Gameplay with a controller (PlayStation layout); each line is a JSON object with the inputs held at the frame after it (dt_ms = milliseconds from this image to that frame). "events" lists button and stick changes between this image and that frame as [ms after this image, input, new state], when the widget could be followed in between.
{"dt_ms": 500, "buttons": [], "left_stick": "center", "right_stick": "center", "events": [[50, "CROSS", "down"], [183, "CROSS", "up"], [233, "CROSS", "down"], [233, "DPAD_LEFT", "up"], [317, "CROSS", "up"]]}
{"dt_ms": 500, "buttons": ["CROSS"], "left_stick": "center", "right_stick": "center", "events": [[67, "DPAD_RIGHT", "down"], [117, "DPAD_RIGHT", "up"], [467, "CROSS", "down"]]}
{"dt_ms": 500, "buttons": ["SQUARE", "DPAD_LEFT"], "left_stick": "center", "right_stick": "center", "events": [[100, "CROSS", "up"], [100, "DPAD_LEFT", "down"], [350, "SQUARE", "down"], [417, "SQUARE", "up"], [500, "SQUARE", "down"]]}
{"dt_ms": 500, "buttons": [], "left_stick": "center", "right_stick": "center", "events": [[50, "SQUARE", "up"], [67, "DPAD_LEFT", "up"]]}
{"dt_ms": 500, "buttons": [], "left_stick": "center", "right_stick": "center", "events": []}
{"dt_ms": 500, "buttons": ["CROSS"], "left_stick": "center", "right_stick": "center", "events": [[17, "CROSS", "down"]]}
++++++++++++++++++++
Task goal:
Search the material for the string "SQUARE" and show every line that has it.

Task answer:
{"dt_ms": 500, "buttons": ["SQUARE", "DPAD_LEFT"], "left_stick": "center", "right_stick": "center", "events": [[100, "CROSS", "up"], [100, "DPAD_LEFT", "down"], [350, "SQUARE", "down"], [417, "SQUARE", "up"], [500, "SQUARE", "down"]]}
{"dt_ms": 500, "buttons": [], "left_stick": "center", "right_stick": "center", "events": [[50, "SQUARE", "up"], [67, "DPAD_LEFT", "up"]]}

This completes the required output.